The death penalty is bad public policy, and repeal should be placed on the ballot

Gary Haugen gets yet another of his many days in court today when the Oregon Supreme Court hears oral arguments on whether Haugen can refuse Gov. John Kitzhaber's reprieve of his death sentence and force the state to execute him. The cost of that hearing and many others like it is just one reason why the death penalty should be scrapped.

House Joint Resolution 1, which received a hearing before the Oregon House Judiciary Committee last month, would ask voters to amend the Oregon Constitution to abolish the death penalty as the state's ultimate criminal punishment. Voters should have the opportunity to make that choice, and they should do away with capital punishment.

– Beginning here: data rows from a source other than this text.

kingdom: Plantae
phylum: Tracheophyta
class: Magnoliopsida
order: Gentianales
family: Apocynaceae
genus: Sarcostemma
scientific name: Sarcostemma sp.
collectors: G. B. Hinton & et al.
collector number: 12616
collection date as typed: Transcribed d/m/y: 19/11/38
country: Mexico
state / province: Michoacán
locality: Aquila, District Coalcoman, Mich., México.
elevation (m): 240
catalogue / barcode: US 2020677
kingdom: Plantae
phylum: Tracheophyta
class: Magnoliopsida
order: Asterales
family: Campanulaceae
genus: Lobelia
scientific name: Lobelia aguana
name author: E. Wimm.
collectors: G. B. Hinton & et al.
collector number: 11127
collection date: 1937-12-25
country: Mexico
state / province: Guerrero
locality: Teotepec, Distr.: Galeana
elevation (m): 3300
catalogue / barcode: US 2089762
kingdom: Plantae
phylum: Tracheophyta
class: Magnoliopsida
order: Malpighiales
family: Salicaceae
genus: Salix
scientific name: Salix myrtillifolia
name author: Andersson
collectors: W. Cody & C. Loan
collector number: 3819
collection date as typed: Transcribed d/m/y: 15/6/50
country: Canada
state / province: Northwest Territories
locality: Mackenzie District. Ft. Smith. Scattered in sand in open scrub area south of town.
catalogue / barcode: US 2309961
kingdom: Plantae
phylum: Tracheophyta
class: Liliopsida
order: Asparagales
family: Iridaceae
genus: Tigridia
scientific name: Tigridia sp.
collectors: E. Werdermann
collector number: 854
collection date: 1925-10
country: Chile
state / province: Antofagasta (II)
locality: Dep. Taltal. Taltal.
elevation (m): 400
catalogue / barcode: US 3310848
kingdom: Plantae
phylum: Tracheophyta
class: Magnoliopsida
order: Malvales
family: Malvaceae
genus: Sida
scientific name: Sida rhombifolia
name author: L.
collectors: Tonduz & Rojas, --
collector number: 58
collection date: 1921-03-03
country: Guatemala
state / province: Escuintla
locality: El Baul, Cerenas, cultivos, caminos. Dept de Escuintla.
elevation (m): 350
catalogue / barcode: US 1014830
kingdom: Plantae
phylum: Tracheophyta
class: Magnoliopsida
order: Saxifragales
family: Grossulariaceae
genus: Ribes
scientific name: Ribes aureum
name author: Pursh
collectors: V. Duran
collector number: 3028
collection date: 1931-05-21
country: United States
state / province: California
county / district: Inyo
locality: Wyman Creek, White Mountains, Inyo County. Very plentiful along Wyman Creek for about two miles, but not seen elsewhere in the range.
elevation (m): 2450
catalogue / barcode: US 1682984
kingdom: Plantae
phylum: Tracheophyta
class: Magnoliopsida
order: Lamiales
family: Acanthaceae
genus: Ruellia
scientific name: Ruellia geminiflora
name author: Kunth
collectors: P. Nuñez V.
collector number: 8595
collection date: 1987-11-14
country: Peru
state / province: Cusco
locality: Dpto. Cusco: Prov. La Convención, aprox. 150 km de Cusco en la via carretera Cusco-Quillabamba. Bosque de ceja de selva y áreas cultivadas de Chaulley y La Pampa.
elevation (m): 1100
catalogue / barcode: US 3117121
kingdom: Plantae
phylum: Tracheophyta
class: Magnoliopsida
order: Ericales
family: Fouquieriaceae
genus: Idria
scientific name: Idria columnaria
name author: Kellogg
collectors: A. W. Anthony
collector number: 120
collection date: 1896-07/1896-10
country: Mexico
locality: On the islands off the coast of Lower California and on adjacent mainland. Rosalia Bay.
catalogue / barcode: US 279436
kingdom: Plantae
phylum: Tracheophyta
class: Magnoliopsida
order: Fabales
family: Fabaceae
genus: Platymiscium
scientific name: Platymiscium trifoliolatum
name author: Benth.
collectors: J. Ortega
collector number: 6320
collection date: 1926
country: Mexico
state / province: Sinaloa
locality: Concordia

We take that position not because we have any sympathy for killers such as Haugen, who raped and murdered the mother of his former girlfriend, then killed a fellow inmate in prison. He should never be released, but neither should he be killed.

The arguments against the death penalty are well-known and persuasive. Here are just a few:

  • It is not a deterrent. Most murders are crimes of passion committed in the heat of the moment, not carefully planned plots. And states with the death penalty have higher murder rates than states without it.
  • It is expensive. Studies show the typical cost of a murder trial in which the death penalty is sought far outweighs the cost of a trial in which the death penalty is not sought. So even if appeals were shortened, abolishing the death penalty would still save money. The appeals are costly, too — and they are necessary to make sure the state doesn't make a mistake (see below). One California study concluded it costs the state $90,000 more per year to keep a single prisoner on death row than in the general prison population.
  • It is fallible. Since 1973, more than 140 people have been exonerated and freed from death row. The number of prisoners mistakenly put to death cannot be known, but even one would be too many, and the number must certainly be greater than that.

Haugen has said he wants to be executed as a protest against the legal system. His attorney will argue today that denying him his wish amounts to cruel and unusual punishment.

Haugen's case is unusual, but not unprecedented. Regardless of the outcome, if Oregon had no death penalty, Haugen would be spending the rest of his life behind bars and taxpayers would be spared the expense of his court challenge.